Contributions from Analytic Work with Children and Adolescents

From the Editors

Jackie Gotthold and Rosalind Chaplin Kindler

Regular readers of this column will note the new title for this section on child work in the Newsletter. We decided that since we have always followed a developmental approach to our work with children, so it should be with the child segment of the newsletter. Thus came the decision that it was time to allow the children's section to emerge from the "corner", spread its wings, explore a wider arena of experience, and try a new identity as an independent centre of initiative. It's been heartbreaking for we co-editors to have to let go of our own selfobject needs and wishes to keep our children's section close, safely tucked up in the corner under our care, but we have every confidence in its capacity to successfully differentiate and find its way independently around the Newsletter, connecting competently with our readers.

The two articles that we present appear to be 'child' articles, yet when considered in a wider lens they point toward wider reaching applications. Roger Segalla summarizes Amy Joelson's paper, "A Girl, Her Mother and The Analyst: A Study of Self and Interactive Regulation," which was presented at this past year's International Conference on the Psychology of the Self. He outlines some of the contemporary conceptual points that Ms. Joelson applies to a child treatment case that involves the mother in a session. The complexities of "shifting dyadic configurations" in terms of self and interactive regulation in the treatment process are noted by Ms. Joelson. Roger Segalla suggests that this conceptualization is applicable to triadic work such as in couples treatment.

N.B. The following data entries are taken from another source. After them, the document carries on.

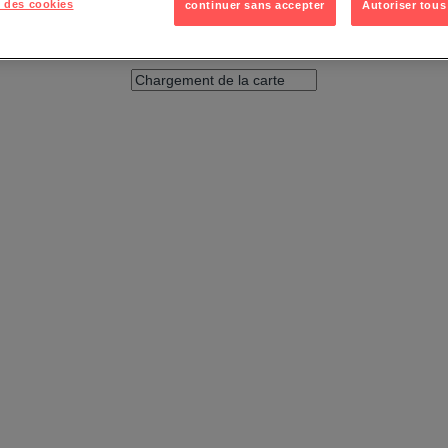
 des cookies
continuer sans accepter
Autoriser tous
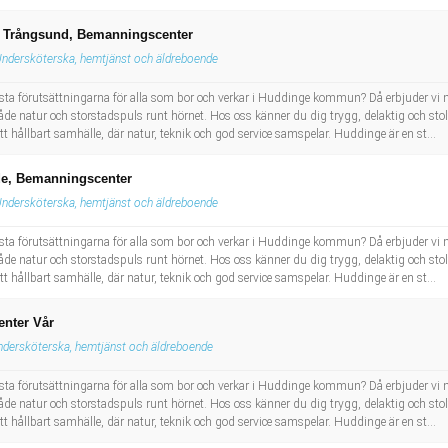
e i Trångsund, Bemanningscenter
ndersköterska, hemtjänst och äldreboende
ästa förutsättningarna för alla som bor och verkar i Huddinge kommun? Då erbjuder vi m
atur och storstadspuls runt hörnet. Hos oss känner du dig trygg, delaktig och stolt nä
 hållbart samhälle, där natur, teknik och god service samspelar. Huddinge är en st...
nde, Bemanningscenter
ndersköterska, hemtjänst och äldreboende
ästa förutsättningarna för alla som bor och verkar i Huddinge kommun? Då erbjuder vi m
atur och storstadspuls runt hörnet. Hos oss känner du dig trygg, delaktig och stolt nä
 hållbart samhälle, där natur, teknik och god service samspelar. Huddinge är en st...
enter Vår
dersköterska, hemtjänst och äldreboende
ästa förutsättningarna för alla som bor och verkar i Huddinge kommun? Då erbjuder vi m
atur och storstadspuls runt hörnet. Hos oss känner du dig trygg, delaktig och stolt nä
 hållbart samhälle, där natur, teknik och god service samspelar. Huddinge är en st...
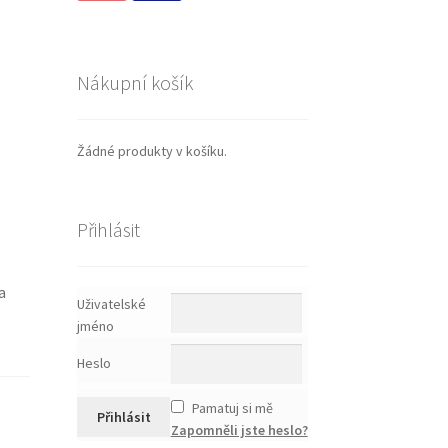
Nákupní košík
Žádné produkty v košíku.
Přihlásit
a
Uživatelské
jméno
Heslo
Pamatuj si mě
Zapomněli jste heslo?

In the second article, Amy Eldridge presents us with a self psychological understanding of the ever complex and daunting task of the analyst's work with parents of child patients. She, too, notes a dynamic and interactive model whereby the selfstate of the parents is affected by the response of the child, just as the development of the child is affected by the parents' selfstate. Again, we can see how the work with children can serve as an ideal vantage point to explore the complexities of the treatment process.

We hope these articles expand your horizons.